+++ Exercise data

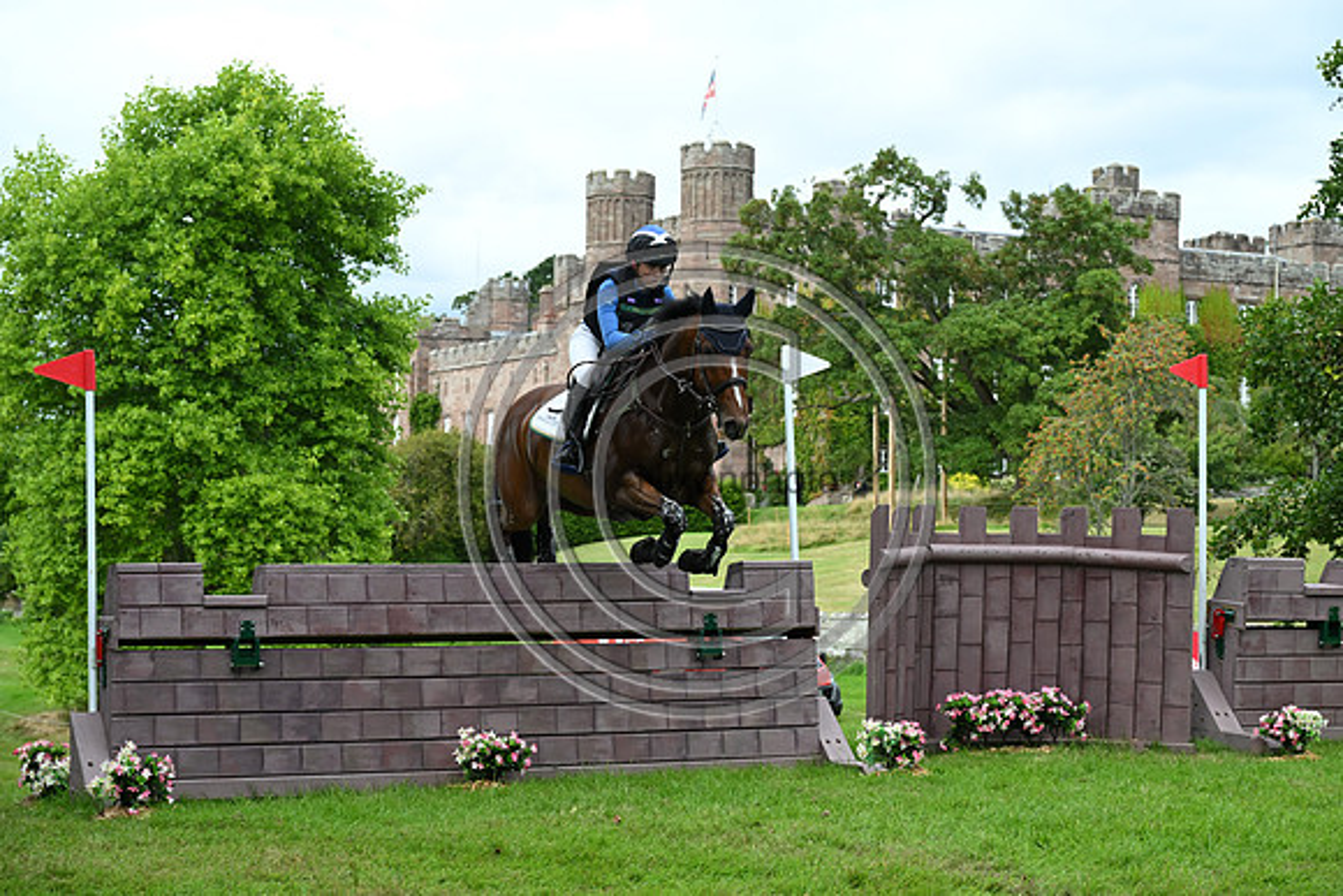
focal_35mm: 70
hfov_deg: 28.8
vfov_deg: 19.5
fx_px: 2612
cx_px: 672
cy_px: 448
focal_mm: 70
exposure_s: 1/1250
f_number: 6.3
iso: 1250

++++++

- **Description of the task**: The material above is to be repeated word for word, with no images kept.

- **Task result**:
focal_35mm: 70
hfov_deg: 28.8
vfov_deg: 19.5
fx_px: 2612
cx_px: 672
cy_px: 448
focal_mm: 70
exposure_s: 1/1250
f_number: 6.3
iso: 1250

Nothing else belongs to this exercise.